_TRY IT_. Range to output from the entries below: the line containing "G01X2349500Y-1200810D03*" through the line containing "G01X3084400Y-1562100D01*". Set it down exactly, ends included, nothing else.

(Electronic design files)

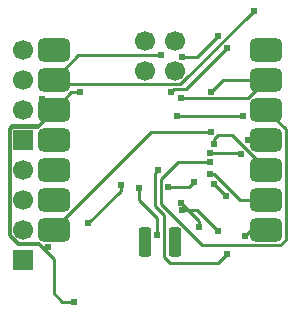
<source format=gbl>
G04 Layer: BottomLayer*
G04 EasyEDA Pro v2.2.44.9, 2025-11-28 14:21:36*
G04 Gerber Generator version 0.3*
G04 Scale: 100 percent, Rotated: No, Reflected: No*
G04 Dimensions in millimeters*
G04 Leading zeros omitted, absolute positions, 4 integers and 5 decimals*
G04 Generated by one-click*
%FSLAX45Y45*%
%MOMM*%
%AMRoundRect*1,1,$1,$2,$3*1,1,$1,$4,$5*1,1,$1,0-$2,0-$3*1,1,$1,0-$4,0-$5*20,1,$1,$2,$3,$4,$5,0*20,1,$1,$4,$5,0-$2,0-$3,0*20,1,$1,0-$2,0-$3,0-$4,0-$5,0*20,1,$1,0-$4,0-$5,$2,$3,0*4,1,4,$2,$3,$4,$5,0-$2,0-$3,0-$4,0-$5,$2,$3,0*%
%ADD10R,1.7X1.7*%
%ADD11C,1.7*%
%ADD12RoundRect,1.0X-0.875X0.5X0.875X0.5*%
%ADD13RoundRect,0.55X-0.275X-0.975X-0.275X0.975*%
%ADD14C,0.61*%
%ADD15C,0.2517*%
%ADD16C,0.254*%
G75*


G04 Pad Start*
G54D10*
G01X1181100Y-2933700D03*
G54D11*
G01X1181100Y-2679700D03*
G01X1181100Y-2425700D03*
G01X1181100Y-2171700D03*
G54D10*
G01X1181100Y-1917700D03*
G54D11*
G01X1181100Y-1663700D03*
G01X1181100Y-1409700D03*
G01X1181100Y-1155700D03*
G54D12*
G01X3236800Y-1155700D03*
G01X3236800Y-1409700D03*
G01X3236800Y-1663700D03*
G01X3236800Y-1917700D03*
G01X3236800Y-2171700D03*
G01X3236800Y-2425700D03*
G01X3236800Y-2679700D03*
G01X1436800Y-2679700D03*
G01X1436800Y-2425700D03*
G01X1436800Y-2171700D03*
G01X1436800Y-1917700D03*
G01X1436800Y-1663700D03*
G01X1436800Y-1409700D03*
G01X1436800Y-1155700D03*
G54D13*
G01X2463800Y-2781700D03*
G01X2209800Y-2781700D03*
G54D11*
G01X2463800Y-1079900D03*
G01X2209800Y-1079900D03*
G01X2463800Y-1333900D03*
G01X2209800Y-1333900D03*
G04 Pad End*

G04 Via Start*
G54D14*
G01X2407793Y-2317999D03*
G01X2622603Y-2276994D03*
G01X2761000Y-2204353D03*
G01X2762129Y-2106909D03*
G01X2760187Y-2025706D03*
G01X2799267Y-1954508D03*
G01X2773344Y-1850195D03*
G01X2773136Y-1510804D03*
G01X1507800Y-1397300D03*
G01X1338600Y-1574800D03*
G01X1606083Y-3289300D03*
G01X3132021Y-825500D03*
G01X1728608Y-2624445D03*
G01X2006600Y-2298700D03*
G01X2527300Y-2514600D03*
G01X2832100Y-2692400D03*
G01X2485390Y-1717294D03*
G01X3044190Y-1717294D03*
G01X2527300Y-1217803D03*
G01X2832100Y-1040003D03*
G01X2908300Y-1141603D03*
G01X2433193Y-1515110D03*
G01X2311400Y-2724810D03*
G01X2159000Y-2321484D03*
G01X1663700Y-1513000D03*
G01X1386000Y-2828290D03*
G01X2664816Y-2654300D03*
G01X2512416Y-2451100D03*
G01X3059000Y-2730500D03*
G01X2906600Y-2882900D03*
G01X2322400Y-2171700D03*
G01X2515997Y-1562100D03*
G01X2897073Y-2394306D03*
G01X2795473Y-2292706D03*
G01X2349500Y-1200810D03*
G01X3027378Y-2038535D03*
G01X3082325Y-1921007D03*
G04 Via End*

G04 Track Start*
G54D16*
G01X2773136Y-1510804D02*
G01X2874240Y-1409700D01*
G01X3236800Y-1409700D01*
G01X1507800Y-1397300D02*
G01X1557300Y-1446800D01*
G01X1436800Y-3214800D02*
G01X1511300Y-3289300D01*
G01X1068200Y-2726465D02*
G01X1134335Y-2792600D01*
G01X1302033Y-2792600D01*
G01X1436800Y-2927367D02*
G01X1436800Y-3214800D01*
G01X1295700Y-1804800D02*
G01X1084544Y-1804800D01*
G01X1068200Y-1821144D01*
G01X1068200Y-2726465D01*
G01X1511300Y-3289300D02*
G01X1600200Y-3289300D01*
G01X1557300Y-1446800D02*
G01X2510721Y-1446800D01*
G01X3132021Y-825500D01*
G01X3012821Y-2425700D02*
G01X3224100Y-2425700D01*
G01X3402200Y-2761967D02*
G01X3356567Y-2807600D01*
G01X3236800Y-1663700D02*
G01X3402200Y-1829100D01*
G01X3402200Y-2761967D01*
G01X2490491Y-2106909D02*
G01X2762129Y-2106909D01*
G01X3356567Y-2807600D02*
G01X2693048Y-2807600D01*
G01X2349393Y-2463945D01*
G01X2349393Y-2248007D01*
G01X2490491Y-2106909D01*
G01X2407793Y-2317999D02*
G01X2581598Y-2317999D01*
G01X2622603Y-2276994D01*
G01X2761000Y-2204353D02*
G01X2791474Y-2204353D01*
G01X3012821Y-2425700D01*
G01X3224100Y-2152667D02*
G01X3224100Y-2171700D01*
G01X2773344Y-1850195D02*
G01X2259972Y-1850195D01*
G01X1430467Y-2679700D01*
G01X1424100Y-2679700D01*
G01X1728608Y-2624445D02*
G01X2006600Y-2346453D01*
G01X2006600Y-2298700D01*
G01X2832100Y-2692400D02*
G01X2654300Y-2514600D01*
G01X2527300Y-1217803D02*
G01X2654300Y-1217803D01*
G01X2832100Y-1040003D01*
G01X2908300Y-1141603D02*
G01X2560193Y-1489710D01*
G01X2458593Y-1489710D01*
G01X2433193Y-1515110D01*
G01X2311400Y-2724810D02*
G01X2311400Y-2575484D01*
G01X2159000Y-2423084D01*
G01X2159000Y-2321484D01*
G01X1663700Y-1513000D02*
G01X1587500Y-1513000D01*
G01X1436800Y-1663700D01*
G01X1309800Y-1790700D02*
G01X1081200Y-1790700D01*
G01X1055800Y-1816100D01*
G01X1055800Y-2726690D01*
G01X1132000Y-2802890D01*
G01X1309800Y-2802890D01*
G01X1335200Y-2828290D01*
G01X2664816Y-2654300D02*
G01X2664816Y-2603500D01*
G01X3236800Y-2679700D02*
G01X3109800Y-2679700D01*
G01X3059000Y-2730500D01*
G01X2906600Y-2882900D02*
G01X2830400Y-2959100D01*
G01X2424000Y-2959100D01*
G01X2373200Y-2908300D01*
G01X2373200Y-2552700D01*
G01X2297000Y-2476500D01*
G01X2297000Y-2197100D01*
G01X2322400Y-2171700D01*
G01X3236800Y-1409700D02*
G01X3084400Y-1562100D01*
G01X2515997Y-1562100D01*
G01X2897073Y-2394306D02*
G01X2795473Y-2292706D01*
G01X2349500Y-1200810D02*
G01X1645690Y-1200810D01*
G01X1436800Y-1409700D01*
G01X1436800Y-1663700D02*
G01X1309800Y-1790700D01*
G01X1295700Y-1804800D01*
G01X1302033Y-2792600D02*
G01X1337723Y-2828290D01*
G01X1436800Y-2927367D01*
G01X1335200Y-2828290D02*
G01X1337723Y-2828290D01*
G01X1386000Y-2828290D01*
G01X2654300Y-2514600D02*
G01X2575916Y-2514600D01*
G01X2527300Y-2514600D01*
G01X2664816Y-2603500D02*
G01X2575916Y-2514600D01*
G01X2512416Y-2451100D01*
G01X2485390Y-1717294D02*
G01X3044190Y-1717294D01*
G01X2799267Y-1954508D02*
G01X2799267Y-1906863D01*
G01X2760187Y-2025706D02*
G01X3014549Y-2025706D01*
G01X3027378Y-2038535D01*
G01X2799267Y-1906863D02*
G01X2826530Y-1879600D01*
G01X2951033Y-1879600D01*
G01X3224100Y-2152667D01*
G01X3236800Y-1917700D02*
G01X3233493Y-1921007D01*
G01X3082325Y-1921007D01*
G04 Track End*

M02*


</source>
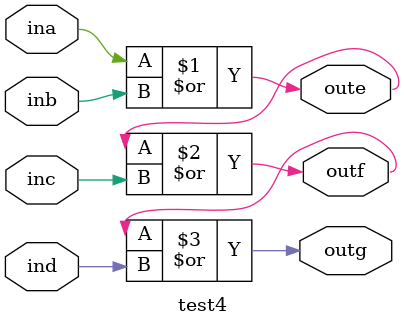
<source format=v>
`timescale 1ns / 1ps

module test4(
    input ina, inb, inc, ind,
    output oute, outf, outg
);
    
    assign oute = ina | inb;
    assign outf = oute | inc;
    assign outg = outf | ind;
endmodule

</source>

_RESPONSE TO THE EXERCISE_.
G01X2349500Y-1200810D03*
G01X3027378Y-2038535D03*
G01X3082325Y-1921007D03*
G04 Via End*

G04 Track Start*
G54D16*
G01X2773136Y-1510804D02*
G01X2874240Y-1409700D01*
G01X3236800Y-1409700D01*
G01X1507800Y-1397300D02*
G01X1557300Y-1446800D01*
G01X1436800Y-3214800D02*
G01X1511300Y-3289300D01*
G01X1068200Y-2726465D02*
G01X1134335Y-2792600D01*
G01X1302033Y-2792600D01*
G01X1436800Y-2927367D02*
G01X1436800Y-3214800D01*
G01X1295700Y-1804800D02*
G01X1084544Y-1804800D01*
G01X1068200Y-1821144D01*
G01X1068200Y-2726465D01*
G01X1511300Y-3289300D02*
G01X1600200Y-3289300D01*
G01X1557300Y-1446800D02*
G01X2510721Y-1446800D01*
G01X3132021Y-825500D01*
G01X3012821Y-2425700D02*
G01X3224100Y-2425700D01*
G01X3402200Y-2761967D02*
G01X3356567Y-2807600D01*
G01X3236800Y-1663700D02*
G01X3402200Y-1829100D01*
G01X3402200Y-2761967D01*
G01X2490491Y-2106909D02*
G01X2762129Y-2106909D01*
G01X3356567Y-2807600D02*
G01X2693048Y-2807600D01*
G01X2349393Y-2463945D01*
G01X2349393Y-2248007D01*
G01X2490491Y-2106909D01*
G01X2407793Y-2317999D02*
G01X2581598Y-2317999D01*
G01X2622603Y-2276994D01*
G01X2761000Y-2204353D02*
G01X2791474Y-2204353D01*
G01X3012821Y-2425700D01*
G01X3224100Y-2152667D02*
G01X3224100Y-2171700D01*
G01X2773344Y-1850195D02*
G01X2259972Y-1850195D01*
G01X1430467Y-2679700D01*
G01X1424100Y-2679700D01*
G01X1728608Y-2624445D02*
G01X2006600Y-2346453D01*
G01X2006600Y-2298700D01*
G01X2832100Y-2692400D02*
G01X2654300Y-2514600D01*
G01X2527300Y-1217803D02*
G01X2654300Y-1217803D01*
G01X2832100Y-1040003D01*
G01X2908300Y-1141603D02*
G01X2560193Y-1489710D01*
G01X2458593Y-1489710D01*
G01X2433193Y-1515110D01*
G01X2311400Y-2724810D02*
G01X2311400Y-2575484D01*
G01X2159000Y-2423084D01*
G01X2159000Y-2321484D01*
G01X1663700Y-1513000D02*
G01X1587500Y-1513000D01*
G01X1436800Y-1663700D01*
G01X1309800Y-1790700D02*
G01X1081200Y-1790700D01*
G01X1055800Y-1816100D01*
G01X1055800Y-2726690D01*
G01X1132000Y-2802890D01*
G01X1309800Y-2802890D01*
G01X1335200Y-2828290D01*
G01X2664816Y-2654300D02*
G01X2664816Y-2603500D01*
G01X3236800Y-2679700D02*
G01X3109800Y-2679700D01*
G01X3059000Y-2730500D01*
G01X2906600Y-2882900D02*
G01X2830400Y-2959100D01*
G01X2424000Y-2959100D01*
G01X2373200Y-2908300D01*
G01X2373200Y-2552700D01*
G01X2297000Y-2476500D01*
G01X2297000Y-2197100D01*
G01X2322400Y-2171700D01*
G01X3236800Y-1409700D02*
G01X3084400Y-1562100D01*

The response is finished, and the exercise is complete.